Maar, wat zou het bestuur van den Cercle zooal te zeggen hebben, indien een gezantschap van kunstenaars uit eene andere stad van het land deze tentoonstelling met ee[n] bezoek vereerde, om de vorderingen en de strekking na te gaan der school, die den toon aan het land diende te geven?
Op welk doek ligt, daargelaten een zeer gering getal schilderijen, het bewijs van overtuiging, streven naar nieuwe en jongere vertolking van de natuur, gepaard met handvastheid en vakkunde.

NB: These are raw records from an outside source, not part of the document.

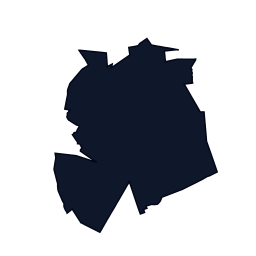 the district of Aquiles Serdán, Chihuahua, Mexico, rotated 71°
{"feature_id": "50627088B18240025112531", "entity_name": "Aquiles Serdán", "entity_type": "district", "adm_level": 2, "iso_a3": "MEX", "parent_name": "Mexico", "parent_adm1": "Chihuahua", "projection": "robinson", "projection_center": [-105.843, 28.58], "detail": "fine", "context": "isolated", "style": "filled", "palette": "ink", "viewbox_px": 256, "rotation_deg": 71, "n_neighbors": 0, "source": "geoboundaries", "source_scale": "gbopen_adm2", "svg_char_len": 4350}
<svg xmlns="http://www.w3.org/2000/svg" viewBox="0 0 256 256"><g transform="rotate(71 128 128)"><path d="M84.8,41.6L84.5,43.2L83.1,47.3L81.4,52.2L80.1,55.9L79.0,59.1L78.6,62.1L78.0,67.2L77.5,71.0L76.1,70.7L74.7,70.4L73.3,70.1L72.0,69.7L70.6,69.4L69.3,69.1L67.9,68.8L67.0,68.6L69.8,56.6L70.7,54.5L65.3,64.1L64.4,66.0L63.9,66.9L63.4,67.8L63.3,68.0L62.3,69.7L61.3,71.5L61.1,71.8L60.8,72.4L60.6,72.9L57.1,78.9L49.6,81.0L51.9,89.3L53.6,91.8L53.6,92.1L53.4,92.2L53.3,93.3L53.1,95.1L52.1,101.0L59.6,102.5L65.6,123.9L62.4,122.1L63.2,127.6L50.0,124.1L47.8,128.7L38.7,148.5L38.6,149.0L47.2,146.6L49.5,145.9L49.9,145.9L50.1,145.9L50.4,145.8L52.7,145.4L52.8,145.4L53.7,145.2L55.8,144.9L56.7,148.6L56.9,149.6L57.1,150.6L57.3,151.7L57.5,152.1L57.9,153.0L58.7,154.3L61.2,158.5L61.7,159.4L63.3,162.1L64.0,163.2L64.4,163.8L64.6,164.3L64.8,164.6L65.0,164.9L65.6,165.9L66.0,166.6L66.0,166.8L66.3,167.2L66.4,167.4L66.6,167.7L67.2,168.5L67.8,169.0L68.7,169.7L69.4,170.3L70.6,171.3L71.6,172.1L72.1,172.4L72.6,172.7L73.1,173.0L74.7,173.5L75.9,173.9L76.2,174.0L76.7,174.2L77.7,174.7L78.3,175.1L78.8,175.4L81.7,177.1L84.9,178.9L87.3,180.3L89.3,181.5L89.6,181.6L90.0,180.7L92.2,177.0L92.5,177.1L93.0,178.1L93.0,178.3L93.0,178.6L93.4,178.7L93.6,178.8L93.8,179.3L93.9,179.8L94.0,180.1L94.2,180.4L94.3,180.6L94.5,180.6L94.8,180.6L95.0,180.6L95.5,180.9L96.0,181.1L96.4,181.3L96.7,181.6L97.1,181.9L97.7,182.2L98.3,182.2L98.7,182.1L100.4,181.8L101.2,181.5L101.6,181.1L101.9,180.7L102.1,180.4L102.7,180.3L108.5,175.6L109.2,174.3L110.1,173.6L110.5,173.2L111.7,174.8L112.8,176.1L114.7,177.8L115.3,178.3L115.3,178.7L115.0,179.5L114.9,180.3L115.1,180.8L115.9,181.3L116.0,181.9L116.2,182.7L125.4,180.2L126.4,180.8L127.4,178.7L127.6,178.6L127.8,178.5L128.0,178.6L128.5,178.6L128.9,178.4L129.1,178.2L129.3,178.1L129.6,178.3L130.0,178.4L130.5,178.3L130.9,178.2L131.3,178.1L131.6,178.0L131.9,178.1L132.2,178.3L132.3,178.4L132.4,178.8L132.7,179.3L132.9,179.6L133.0,179.8L133.5,180.1L133.9,180.3L134.1,180.5L134.4,180.5L150.4,168.7L137.4,185.9L136.0,188.8L128.2,205.1L128.8,205.2L129.5,205.4L130.2,205.5L130.7,205.5L131.2,205.6L131.5,205.7L132.2,205.8L133.0,206.1L133.6,206.4L134.2,206.7L134.7,207.0L135.4,207.4L135.8,207.6L136.4,207.9L136.9,208.2L137.6,208.6L138.3,208.9L138.9,209.3L139.5,209.6L140.0,209.9L140.3,210.0L140.7,210.2L141.3,210.5L141.9,210.9L142.4,211.1L142.8,211.3L143.2,211.4L143.5,211.5L143.8,211.5L145.0,211.6L148.9,211.9L155.9,212.5L156.4,212.5L156.9,212.5L157.3,212.5L157.5,212.6L158.4,212.8L159.1,213.1L159.6,213.3L159.9,213.4L160.2,213.5L160.6,213.6L161.1,213.7L161.7,213.8L162.2,214.0L162.7,214.1L163.3,214.2L163.9,214.3L164.4,214.4L165.1,214.4L174.4,213.7L175.1,213.7L175.7,213.6L176.2,213.6L176.8,213.4L177.4,213.2L177.9,213.1L178.3,213.1L178.5,213.1L179.0,213.2L179.6,213.5L180.0,213.6L180.6,213.8L181.0,213.9L181.2,214.0L181.6,214.1L182.1,214.1L182.3,214.1L182.9,214.1L183.8,214.0L184.6,213.9L185.2,213.9L185.7,213.8L186.0,213.7L186.3,213.6L186.5,213.5L186.8,213.4L187.0,213.4L187.5,213.3L187.9,213.2L188.3,213.3L188.7,213.3L186.8,208.0L186.6,207.1L202.3,203.3L202.5,202.9L205.3,200.3L217.4,188.5L216.1,187.0L214.9,185.6L213.6,184.2L212.0,182.3L211.6,181.9L210.3,180.4L206.9,176.5L206.5,176.0L202.3,171.1L198.2,166.2L197.1,165.0L194.6,162.2L193.5,160.8L190.7,157.6L182.1,147.7L180.4,145.6L180.0,145.2L179.1,144.2L184.3,144.2L207.0,144.4L213.3,144.3L213.3,141.9L213.2,139.8L210.1,139.8L210.1,137.2L210.1,136.3L207.6,136.3L207.8,133.0L207.9,130.4L208.2,129.9L209.1,127.7L209.6,124.7L208.4,122.6L207.6,121.3L204.4,118.5L204.4,117.9L204.3,114.8L204.3,113.6L204.2,111.6L204.1,109.7L204.1,109.0L203.9,103.2L203.7,96.8L202.7,89.4L202.1,84.5L201.9,82.9L201.5,80.0L201.1,77.4L200.8,74.9L199.6,68.8L199.7,66.3L199.0,61.3L198.6,58.0L191.2,58.0L186.3,58.0L180.7,58.0L166.5,58.1L166.2,58.1L165.8,58.0L159.5,56.4L152.7,54.7L149.5,53.9L149.4,53.9L137.6,50.9L136.3,54.5L104.8,60.6L106.4,53.0L106.5,52.2L106.2,52.1L105.8,52.2L105.4,52.3L105.0,52.1L104.8,52.1L104.2,52.0L103.6,51.6L103.1,51.5L102.5,51.4L102.2,51.2L101.9,51.3L101.4,51.0L101.0,50.9L100.9,50.7L100.4,50.5L100.2,50.5L99.9,50.7L99.7,50.7L98.7,50.3L97.9,50.0L97.3,49.6L96.6,49.3L96.4,49.3L96.0,49.4L95.0,49.4L94.5,49.2L94.0,48.9L93.7,48.6L93.1,48.7L92.0,48.9L91.4,49.0L90.9,48.3L90.0,47.2L89.2,46.2L88.5,45.4L88.0,44.8L87.4,44.1L85.8,42.1L85.4,41.8L84.8,41.6Z" fill="#0f172a" stroke="#020617" stroke-width="1.5"/></g></svg>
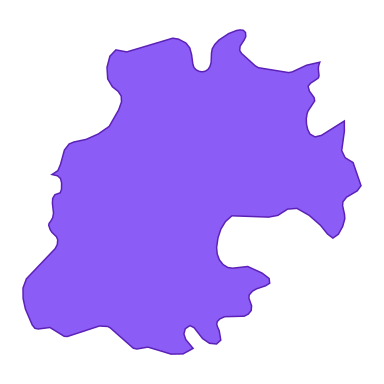 the Province of Enna
{"feature_id": "ITA-5412", "entity_name": "Enna", "entity_type": "Province", "adm_level": 1, "iso_a3": "ITA", "parent_name": "Italy", "parent_adm1": "", "projection": "mercator", "projection_center": [14.474, 37.585], "detail": "fine", "context": "isolated", "style": "filled", "palette": "violet", "viewbox_px": 384, "rotation_deg": 0, "n_neighbors": 0, "source": "natural_earth", "source_scale": "10m", "svg_char_len": 2093}
<svg xmlns="http://www.w3.org/2000/svg" viewBox="0 0 384 384"><path d="M319.8,62.2L318.9,64.8L318.4,67.3L318.4,69.8L319.0,75.6L318.8,76.8L318.1,78.2L310.7,83.1L308.1,86.2L309.4,91.1L314.1,97.6L314.7,100.9L308.1,110.9L307.1,113.5L306.3,118.8L306.5,124.3L307.7,129.5L310.0,134.1L315.0,136.9L321.4,135.4L344.3,121.0L344.4,131.0L341.7,150.6L345.1,157.7L353.1,162.6L361.0,185.7L357.2,190.9L346.5,197.2L342.9,201.9L342.6,205.7L344.5,214.4L344.8,218.8L342.7,226.4L338.4,234.2L332.9,238.1L327.5,234.0L320.5,225.3L309.1,215.3L296.9,208.4L287.6,209.1L277.8,215.4L268.6,217.1L231.9,215.8L225.5,221.5L220.9,229.0L218.0,237.8L216.6,247.5L217.2,254.0L219.4,259.9L223.1,264.6L227.8,267.5L232.7,268.2L247.7,266.5L262.1,273.1L269.1,278.5L269.7,283.2L265.6,285.8L256.6,288.8L252.4,291.2L249.2,294.9L248.9,298.1L251.6,305.9L251.2,310.5L248.3,314.1L244.2,316.2L224.7,316.7L220.0,318.8L217.3,321.5L216.7,324.2L217.6,327.1L219.2,330.7L220.8,340.1L216.5,344.0L209.5,343.3L202.6,338.6L194.1,327.7L189.9,325.6L185.3,328.7L183.9,334.0L185.8,339.6L193.1,348.4L183.0,353.9L171.0,354.1L147.9,347.1L136.8,349.0L133.3,348.2L110.3,327.9L107.9,326.5L99.4,326.0L67.4,336.5L64.2,336.3L49.9,327.5L38.3,329.0L34.9,328.3L32.2,324.9L25.4,309.0L23.1,298.5L23.0,288.0L26.4,278.8L55.2,248.6L57.3,244.5L57.7,239.8L56.5,236.8L51.9,232.3L50.2,229.7L48.7,225.3L49.1,223.3L50.6,221.4L52.7,217.7L53.5,213.1L52.4,203.2L52.7,198.4L54.9,194.7L60.2,192.8L61.5,189.3L61.6,182.9L60.5,178.5L57.5,175.8L52.0,174.5L57.9,170.6L60.5,164.4L64.4,150.1L69.1,144.0L73.9,142.0L86.1,139.4L98.2,134.0L109.2,126.4L118.7,109.8L121.5,101.9L121.2,96.0L118.1,91.3L112.4,86.8L107.7,78.9L107.0,67.3L109.9,56.2L115.9,49.9L126.8,51.9L172.7,38.2L178.5,39.1L186.0,43.1L189.8,48.0L191.6,54.7L192.8,63.8L193.9,67.4L196.1,69.8L199.0,71.3L202.1,71.8L205.4,71.2L208.1,69.3L210.0,66.4L211.1,62.5L211.5,52.9L212.3,48.7L214.9,44.3L219.0,40.0L228.6,33.6L236.5,30.5L240.0,29.9L243.3,30.3L245.5,32.5L245.8,36.5L244.2,39.9L240.1,46.2L239.7,50.4L241.5,53.4L255.2,65.8L258.4,67.7L288.7,72.6L292.2,71.9L306.6,65.2L319.8,62.2Z" fill="#8b5cf6" stroke="#5b21b6" stroke-width="1.5"/></svg>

De Paaschtentoonstelling in den Cercle zou toch eene gebeurtenis moeten zijn, die dagteekent in het jaarboek onzer geschiedenis, vooral wanneer niet een groot kunstfeest de werken onzer schilders naar een ander oord lokt; en in dien zin beschouwd, diende de commissie zich strenger te toonen bij het aanvaarden der ingezonden stukken, voor de Kersmis- en Paaschtentoonstelling; mits, indien zekere stoffelijke belangen het vergen, in den loop van het jaar andere tentoonstellingen te houden, meer bepaaldelijk met het oog op den verkoop. Dit ware wellicht een middel om velen aan te sporen met minder onverschilligheid én de tentoonstelling van den Cercle én hare gewone bezoekers te behandelen.
P.B.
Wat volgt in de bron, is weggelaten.